» **Task statement**:
Where a picture appears in the lines below, please omit it and copy every other part exactly.

» **Data supplied**:
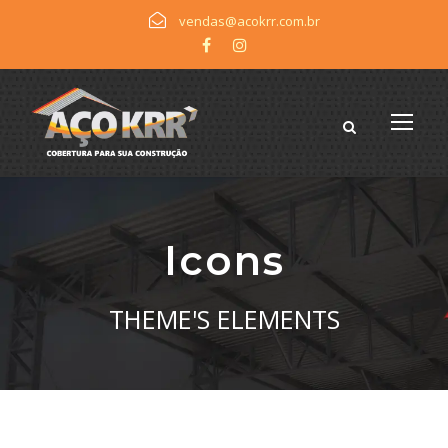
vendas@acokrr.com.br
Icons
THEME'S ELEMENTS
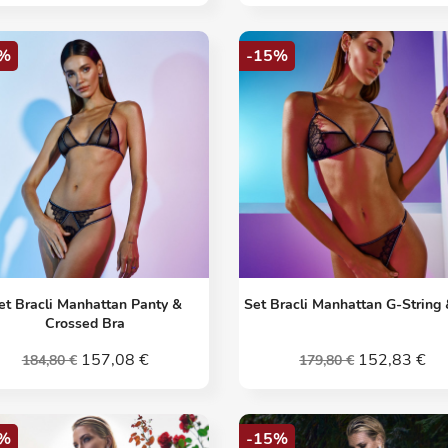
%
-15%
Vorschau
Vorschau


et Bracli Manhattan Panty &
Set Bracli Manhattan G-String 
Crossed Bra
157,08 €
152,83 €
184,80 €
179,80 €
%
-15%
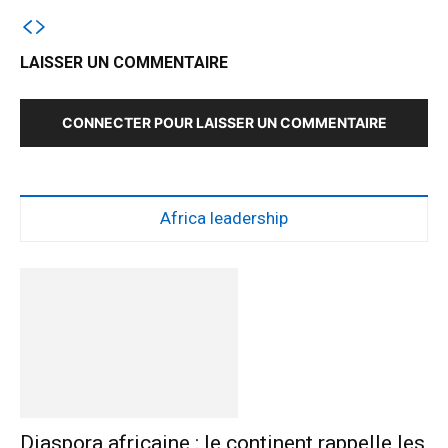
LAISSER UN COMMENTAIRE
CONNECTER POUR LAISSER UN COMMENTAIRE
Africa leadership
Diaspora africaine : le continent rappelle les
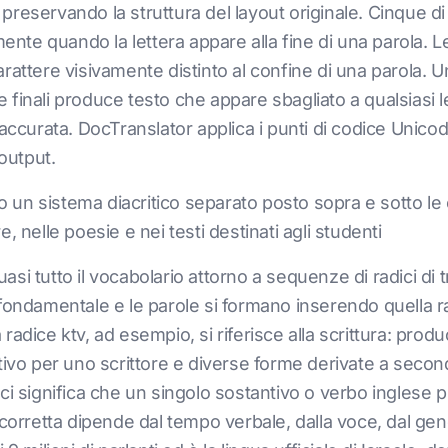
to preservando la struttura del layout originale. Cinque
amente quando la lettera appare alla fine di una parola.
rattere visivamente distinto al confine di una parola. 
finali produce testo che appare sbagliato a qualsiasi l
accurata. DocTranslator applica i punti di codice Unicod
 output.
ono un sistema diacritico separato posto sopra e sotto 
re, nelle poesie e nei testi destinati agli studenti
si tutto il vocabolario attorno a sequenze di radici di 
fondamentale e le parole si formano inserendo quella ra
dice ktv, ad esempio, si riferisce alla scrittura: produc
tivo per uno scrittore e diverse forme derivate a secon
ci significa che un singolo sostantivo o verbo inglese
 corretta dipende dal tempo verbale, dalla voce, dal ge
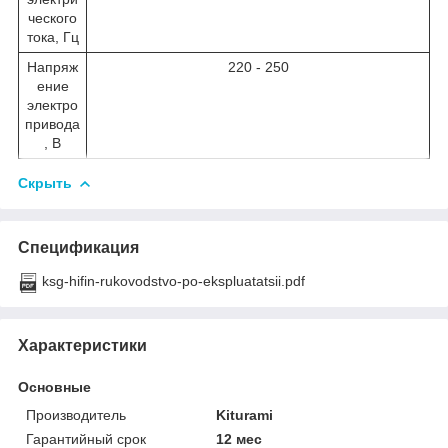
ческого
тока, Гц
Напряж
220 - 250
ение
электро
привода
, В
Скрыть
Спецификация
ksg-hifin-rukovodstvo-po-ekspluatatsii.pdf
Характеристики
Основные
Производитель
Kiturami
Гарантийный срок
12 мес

» **Output of the task**:
vendas@acokrr.com.br
Icons
THEME'S ELEMENTS
%
-15%
Vorschau
Vorschau


et Bracli Manhattan Panty &
Set Bracli Manhattan G-String 
Crossed Bra
157,08 €
152,83 €
184,80 €
179,80 €
%
-15%
LAISSER UN COMMENTAIRE
CONNECTER POUR LAISSER UN COMMENTAIRE
Africa leadership
Diaspora africaine : le continent rappelle les
to preservando la struttura del layout originale. Cinque
amente quando la lettera appare alla fine di una parola.
rattere visivamente distinto al confine di una parola. 
finali produce testo che appare sbagliato a qualsiasi l
accurata. DocTranslator applica i punti di codice Unicod
 output.
ono un sistema diacritico separato posto sopra e sotto 
re, nelle poesie e nei testi destinati agli studenti
si tutto il vocabolario attorno a sequenze di radici di 
fondamentale e le parole si formano inserendo quella ra
dice ktv, ad esempio, si riferisce alla scrittura: produc
tivo per uno scrittore e diverse forme derivate a secon
ci significa che un singolo sostantivo o verbo inglese
 corretta dipende dal tempo verbale, dalla voce, dal ge
ческого
тока, Гц
Напряж
220 - 250
ение
электро
привода
, В
Скрыть
Спецификация
ksg-hifin-rukovodstvo-po-ekspluatatsii.pdf
Характеристики
Основные
Производитель
Kiturami
Гарантийный срок
12 мес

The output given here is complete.